The required result is each line of the entries below containing the string "widget".

[Start of section]

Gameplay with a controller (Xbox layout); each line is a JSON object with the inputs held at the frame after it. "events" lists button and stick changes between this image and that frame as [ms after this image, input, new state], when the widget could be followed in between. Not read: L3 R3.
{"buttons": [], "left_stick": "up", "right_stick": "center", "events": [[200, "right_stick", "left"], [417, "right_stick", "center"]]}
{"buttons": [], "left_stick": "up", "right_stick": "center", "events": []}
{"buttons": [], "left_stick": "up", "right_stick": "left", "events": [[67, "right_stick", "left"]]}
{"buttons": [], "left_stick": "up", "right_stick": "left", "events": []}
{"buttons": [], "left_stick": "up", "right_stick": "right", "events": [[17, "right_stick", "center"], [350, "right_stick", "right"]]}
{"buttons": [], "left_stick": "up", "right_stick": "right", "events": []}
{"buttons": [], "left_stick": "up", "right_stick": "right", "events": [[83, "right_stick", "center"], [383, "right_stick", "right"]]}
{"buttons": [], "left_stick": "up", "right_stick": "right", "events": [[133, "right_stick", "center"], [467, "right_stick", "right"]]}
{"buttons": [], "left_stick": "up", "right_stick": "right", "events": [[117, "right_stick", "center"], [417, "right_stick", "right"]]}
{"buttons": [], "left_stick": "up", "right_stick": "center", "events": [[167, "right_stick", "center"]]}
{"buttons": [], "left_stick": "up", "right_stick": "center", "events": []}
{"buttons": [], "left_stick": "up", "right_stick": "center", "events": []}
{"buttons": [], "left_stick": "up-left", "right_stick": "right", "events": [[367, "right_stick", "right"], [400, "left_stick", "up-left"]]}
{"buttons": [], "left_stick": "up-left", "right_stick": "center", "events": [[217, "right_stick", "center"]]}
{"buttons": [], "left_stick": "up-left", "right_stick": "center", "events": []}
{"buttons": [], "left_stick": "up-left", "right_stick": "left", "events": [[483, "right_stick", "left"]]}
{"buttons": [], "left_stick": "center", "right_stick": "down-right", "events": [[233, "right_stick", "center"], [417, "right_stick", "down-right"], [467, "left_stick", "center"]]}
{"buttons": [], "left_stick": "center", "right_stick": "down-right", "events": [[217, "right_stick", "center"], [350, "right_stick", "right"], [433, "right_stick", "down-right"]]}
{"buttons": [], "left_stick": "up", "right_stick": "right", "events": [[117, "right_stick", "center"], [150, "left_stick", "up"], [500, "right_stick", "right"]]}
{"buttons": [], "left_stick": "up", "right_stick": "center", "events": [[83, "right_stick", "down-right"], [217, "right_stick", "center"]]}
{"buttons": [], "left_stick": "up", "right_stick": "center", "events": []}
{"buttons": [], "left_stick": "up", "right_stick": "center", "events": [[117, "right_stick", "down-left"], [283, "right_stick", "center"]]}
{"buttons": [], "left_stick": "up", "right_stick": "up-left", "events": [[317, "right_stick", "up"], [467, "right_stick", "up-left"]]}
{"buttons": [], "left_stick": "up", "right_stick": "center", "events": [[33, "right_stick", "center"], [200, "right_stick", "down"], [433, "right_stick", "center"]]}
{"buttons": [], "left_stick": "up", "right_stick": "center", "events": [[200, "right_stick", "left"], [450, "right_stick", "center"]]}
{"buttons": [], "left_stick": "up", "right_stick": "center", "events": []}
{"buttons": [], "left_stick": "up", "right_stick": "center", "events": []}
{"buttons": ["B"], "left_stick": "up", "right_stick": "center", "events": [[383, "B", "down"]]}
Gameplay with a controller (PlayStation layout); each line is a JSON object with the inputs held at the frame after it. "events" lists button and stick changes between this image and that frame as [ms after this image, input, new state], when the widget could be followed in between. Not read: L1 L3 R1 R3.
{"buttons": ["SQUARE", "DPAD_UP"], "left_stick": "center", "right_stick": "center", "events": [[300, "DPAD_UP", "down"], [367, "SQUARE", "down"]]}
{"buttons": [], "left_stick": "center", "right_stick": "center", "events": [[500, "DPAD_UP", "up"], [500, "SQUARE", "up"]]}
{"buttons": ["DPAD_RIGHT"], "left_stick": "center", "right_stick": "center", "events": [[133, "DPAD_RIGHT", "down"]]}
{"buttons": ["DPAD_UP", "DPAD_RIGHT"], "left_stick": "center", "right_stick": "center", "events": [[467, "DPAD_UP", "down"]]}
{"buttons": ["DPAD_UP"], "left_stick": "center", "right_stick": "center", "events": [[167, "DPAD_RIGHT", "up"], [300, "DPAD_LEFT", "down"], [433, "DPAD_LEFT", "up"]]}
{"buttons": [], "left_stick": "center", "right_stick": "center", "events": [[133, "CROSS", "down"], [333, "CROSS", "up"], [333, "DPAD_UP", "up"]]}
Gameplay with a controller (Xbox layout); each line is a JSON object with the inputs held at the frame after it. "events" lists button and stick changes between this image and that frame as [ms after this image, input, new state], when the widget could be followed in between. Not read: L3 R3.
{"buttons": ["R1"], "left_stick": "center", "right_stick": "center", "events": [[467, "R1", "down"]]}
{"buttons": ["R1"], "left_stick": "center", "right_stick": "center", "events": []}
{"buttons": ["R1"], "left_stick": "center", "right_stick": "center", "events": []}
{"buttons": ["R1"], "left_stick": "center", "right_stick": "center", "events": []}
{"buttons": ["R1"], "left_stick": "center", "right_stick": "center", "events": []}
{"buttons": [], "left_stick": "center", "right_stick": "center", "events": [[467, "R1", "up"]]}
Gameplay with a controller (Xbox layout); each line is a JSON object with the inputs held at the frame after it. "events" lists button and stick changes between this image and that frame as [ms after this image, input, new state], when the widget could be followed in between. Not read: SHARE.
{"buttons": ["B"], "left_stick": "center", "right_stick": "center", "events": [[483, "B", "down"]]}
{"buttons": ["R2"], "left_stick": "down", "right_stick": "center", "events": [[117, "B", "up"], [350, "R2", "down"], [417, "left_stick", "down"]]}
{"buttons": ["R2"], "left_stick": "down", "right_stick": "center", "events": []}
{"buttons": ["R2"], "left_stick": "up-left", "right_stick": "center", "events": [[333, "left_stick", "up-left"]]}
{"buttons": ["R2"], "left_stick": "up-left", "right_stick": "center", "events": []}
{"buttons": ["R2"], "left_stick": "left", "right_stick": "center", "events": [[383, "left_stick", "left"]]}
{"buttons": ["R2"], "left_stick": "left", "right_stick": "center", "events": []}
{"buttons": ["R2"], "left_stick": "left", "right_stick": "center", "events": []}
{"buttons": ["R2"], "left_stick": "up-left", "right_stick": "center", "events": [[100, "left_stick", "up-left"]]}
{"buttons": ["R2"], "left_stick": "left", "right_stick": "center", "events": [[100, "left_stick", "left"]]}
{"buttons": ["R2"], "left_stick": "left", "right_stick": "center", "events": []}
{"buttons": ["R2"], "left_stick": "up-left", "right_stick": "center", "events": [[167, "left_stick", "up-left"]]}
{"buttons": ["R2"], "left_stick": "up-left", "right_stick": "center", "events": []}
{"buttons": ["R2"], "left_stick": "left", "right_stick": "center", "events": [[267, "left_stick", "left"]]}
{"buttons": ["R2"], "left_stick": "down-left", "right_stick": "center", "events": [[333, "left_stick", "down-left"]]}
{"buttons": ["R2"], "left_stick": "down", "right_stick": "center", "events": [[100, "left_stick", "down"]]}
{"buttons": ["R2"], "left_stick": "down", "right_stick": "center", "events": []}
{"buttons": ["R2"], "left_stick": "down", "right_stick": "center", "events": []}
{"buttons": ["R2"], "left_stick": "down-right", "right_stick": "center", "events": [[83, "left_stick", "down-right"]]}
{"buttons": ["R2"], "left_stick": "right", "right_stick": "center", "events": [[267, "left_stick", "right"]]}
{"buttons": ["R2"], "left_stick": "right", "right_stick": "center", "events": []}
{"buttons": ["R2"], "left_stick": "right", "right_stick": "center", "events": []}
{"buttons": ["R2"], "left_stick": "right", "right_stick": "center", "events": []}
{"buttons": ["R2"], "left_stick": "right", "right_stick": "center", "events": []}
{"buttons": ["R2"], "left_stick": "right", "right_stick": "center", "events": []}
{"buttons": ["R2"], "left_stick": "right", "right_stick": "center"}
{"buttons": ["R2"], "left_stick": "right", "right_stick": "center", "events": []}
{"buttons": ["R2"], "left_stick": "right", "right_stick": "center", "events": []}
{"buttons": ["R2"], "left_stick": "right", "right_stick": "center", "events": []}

[End of section]

**Answer**
Gameplay with a controller (Xbox layout); each line is a JSON object with the inputs held at the frame after it. "events" lists button and stick changes between this image and that frame as [ms after this image, input, new state], when the widget could be followed in between. Not read: L3 R3.
Gameplay with a controller (PlayStation layout); each line is a JSON object with the inputs held at the frame after it. "events" lists button and stick changes between this image and that frame as [ms after this image, input, new state], when the widget could be followed in between. Not read: L1 L3 R1 R3.
Gameplay with a controller (Xbox layout); each line is a JSON object with the inputs held at the frame after it. "events" lists button and stick changes between this image and that frame as [ms after this image, input, new state], when the widget could be followed in between. Not read: L3 R3.
Gameplay with a controller (Xbox layout); each line is a JSON object with the inputs held at the frame after it. "events" lists button and stick changes between this image and that frame as [ms after this image, input, new state], when the widget could be followed in between. Not read: SHARE.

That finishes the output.